§ **任务**
**1.** 请把下面引用原文中以“该例子中进行了两个步骤的实验”开头的那一段改写得更简短，并保留其主要信息。
**2.** 根据下面的引用原文，本篇文章测试的是Tutorials中的哪一个例子？
**3.** 请接着下面这篇关于ZCU106 Vitis测试的引用原文的最后一句，续写下一部分内容。

1 前言
前面文章导航:
ZCU106 XRT环境搭建
ZCU106 XRT Vivado工程分析
ZCU106 XRT PetaLinux工程分析
【XRT Vitis-Tutorials】RTL Kernels测试
官方文档:
2019.2 Vitis™ Application Acceleration Development Flow Tutorials
Vitis Unified Software Platform Documentation Application Acceleration Development
Vitis Unified Software Platform Documentation Embedded Software Development
Vitis ZCU106 Platform
ZCU106 Vitis Platform
pre-built,直接下载并复制到SD卡即可测试:
ZCU106 Test Image
2 创建Vitis工程
本篇文章来测试Tutorials中的第2个例子:Mixing C++ and RTL Kernels
该例子中进行了两个步骤的实验,分别是sw_emu和hw_emu,我这变还是会继续在硬件上直接测试。

§ **原始数据**

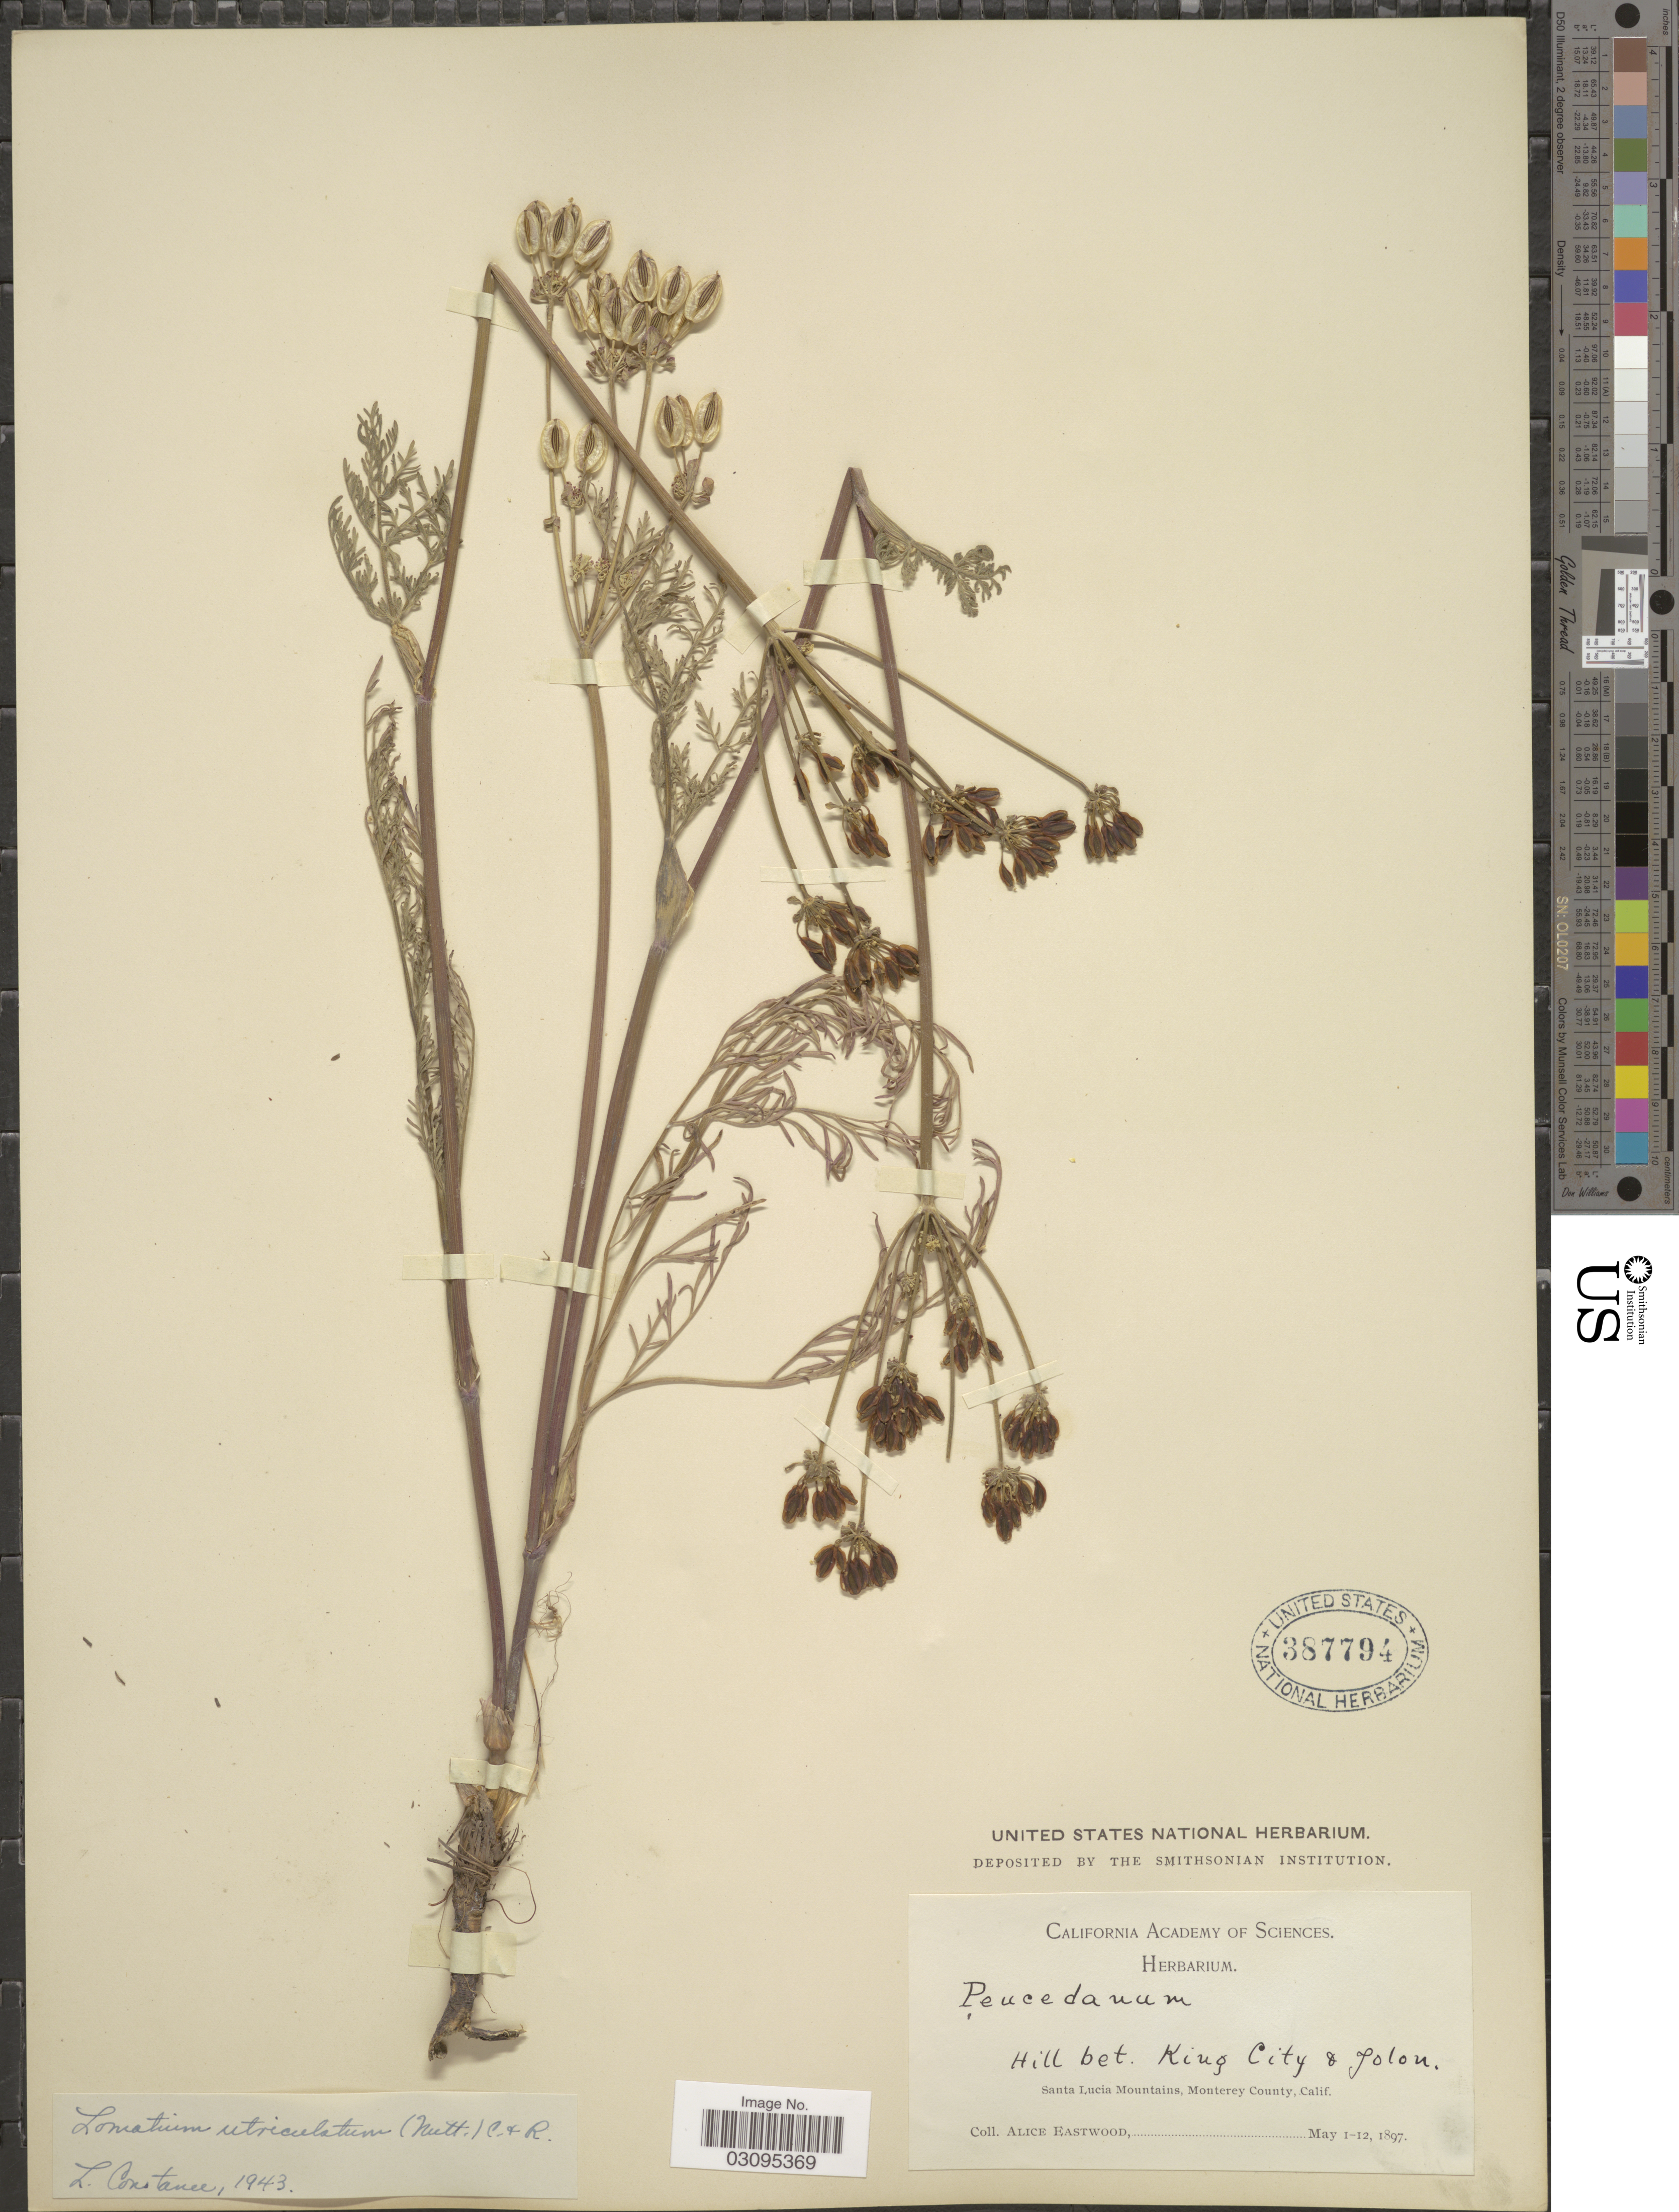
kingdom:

§ **预期结果**
**1.** 该例子包含sw_emu和hw_emu两步实验，作者仍将直接在硬件上测试。

**2.** 第2个例子：Mixing C++ and RTL Kernels。

**3.**
本例子将会进行如下测试:
- 使用sw_emu仿真方法,测试C++ Kernel的功能
- 使用hw_emu仿真方法,测试Mixing C++ and RTL Kernels的功能
- 使用hardware实测方法,板上验证硬件加速功能
2.1 工程创建
例子中的测试方法是使用脚本 run_sprite_mixing_c_rtl_kernels.sh 来进行Vitis工程创建和编译的,我为了方便还是使用GUI的方法吧。
2.1 新建工程
在Vitis中创建一个新的Application Project,平台选择zcu106vcu_base。
2.2 添加源代码
我们将需要编译的内容直接添加到src目录下,包括:
- C++ Kernel:krnl_vadd.cpp
- RTL Kernel:rtl_kernel_wizard_0.xo
- Host APP:host_step2.cpp(直接使用host_step2可以测试混合Kernel功能)
接着我们要将编译平台选择到Hardware,将C++/RTL Kernels添加到Hardware Functions内进行加速。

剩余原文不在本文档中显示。